И он снова и снова принимался читать Указ Президиума Верховного Совета:
«За исключительную стойкость и мужество, проявленные в борьбе с немецкими захватчиками в Великой Отечественной войне, присвоить посмертно звание Героя Советского Союза генерал-лейтенанту инженерных войск Карбышеву Дмитрию Михайловичу». Снова и снова брался за письмо белорусского учителя из села Низок и за перевод предсмертного показания канадского майора Седдон де Сент-Клер. И все вертел в руках да разглядывал достопамятные очки…
…Мирополов был уже не первым рассказчиком из числа тех, кто появлялся иногда на Смоленском бульваре «с того света». Все они говорили о том, что видели, а видели одно и то же. В общем сходилось; в частностях так расходилось, что и не свяжешь, словно у всех этих людей были совсем разные глаза. Лидия Васильевна слушала и думала: «Ни одно человеческое сердце не смогло бы вынести столько счастья, сколько приходится иногда выносить ему горя». А время шло да шло, и все меньше да меньше казалось ей нужным устанавливать во всей точности и со всевозможной бесспорностью, как именно было то или произошло это, когда так ясно делалось все главное в жизни и смерти Дики…
Двадцать восьмого февраля сорок восьмого года должно было состояться в Маутхаузене открытие памятника на месте гибели генерала Карбышева…
Елена Карбышева сидела у окна. Февральская луна последней четверти ярко светила с безоблачного неба. Блеск ночи врывался сквозь стекла в комнату. Каждая пуговка на сорочке отчетливо виднелась. Ветер подвывал на лестнице, — метался, бился, словно борясь с таинственной властью.
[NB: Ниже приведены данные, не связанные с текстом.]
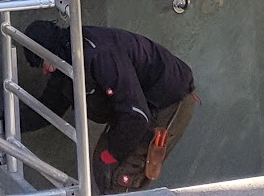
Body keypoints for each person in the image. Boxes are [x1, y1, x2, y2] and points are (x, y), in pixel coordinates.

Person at [17, 19, 199, 193]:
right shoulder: (66, 63)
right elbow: (48, 109)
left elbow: (137, 116)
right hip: (134, 106)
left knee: (119, 176)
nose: (44, 71)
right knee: (101, 167)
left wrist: (111, 155)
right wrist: (8, 121)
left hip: (165, 101)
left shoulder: (99, 56)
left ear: (50, 53)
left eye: (42, 63)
Иногда с улицы доносилось что-то глухое, неразборчивое. И от всех этих звуков, отчасти ненужных, а отчасти необходимых, странной, «звуковой» болью наполнялась голова.
Нет бессонницы мучительнее той, которая возникает от «мыслей». И не потому возникает, что мыслей много, а потому, что они одни и те же. Из их постоянства рождается напряжение, мешающее спать. А не спать — значит думать. Елена Карбышева думала об отце и о себе — о двух коммунистах, о двух советских военных инженерах, о двух поколениях одной семьи, одного настоящего советского рода, — и старалась как можно шире, полнее, значительнее и существеннее понять смысл того, что должно завтра произойти в далеком Тироле, на горном плато, в крепости Маутхаузен…
По верхним долинам — линия снегов, и черные сосны — на склонах гор, то есть все — совершенно так же, как и три года назад. Так же тяжеловесны две огромные четырехугольные башни. Посредине — ворота. Стены — гигантский-Гранитный квадрат. Под ярким солнцем лагерь бел и светел. Где-то играет музыка. Даже красиво и, главное, — чисто, чисто… В этом есть много общего с гитлеровской Германией: люди жили, чтобы прятать за спиной смерть.
Лагерь передан советскими властями Австрии. Условие при этом поставлено одно, единственное: ничто здесь не должно быть изменено или перестроено. Не только мемориальная доска, с которой упадет сегодня занавес, но и весь лагерь целиком должен стать памятником. К траурному митингу в Маутхаузен съехалось много австрийских коммунистов и общественных деятелей. Среди них были, конечно, и «коцетники»[154]. Господин Фогель исполнял роль хозяина.
К этому времени господин Фогель, превзошел все ожидания своих друзей, как такое лицо, через которое по преимуществу обеспечивалось широкое влияние католической церкви на политику австрийского правительства. «Партия денежного мешка» была поставлена у власти Ватиканом. Но ядро этой партии — «Картель-Фербанд». А в списках одной из секций «Картель-Фербанд», рядом с кричащей фамилией почетного члена фашиста Зейсс Инкварта, значилось и правительственное имя господина Фогеля.
151
Что-то непостижимое... (франц.).
152
Проклятье! Мое сердце трепещет! (англ.).
153
Бодрей, товарищи! Думайте о своей родине, и мужество вас не покинет! (франц.; из письма майора С. де Сент-Клер).
154
Так называют в Австрии лиц, прошедших через гитлеровские концентрационные лагери.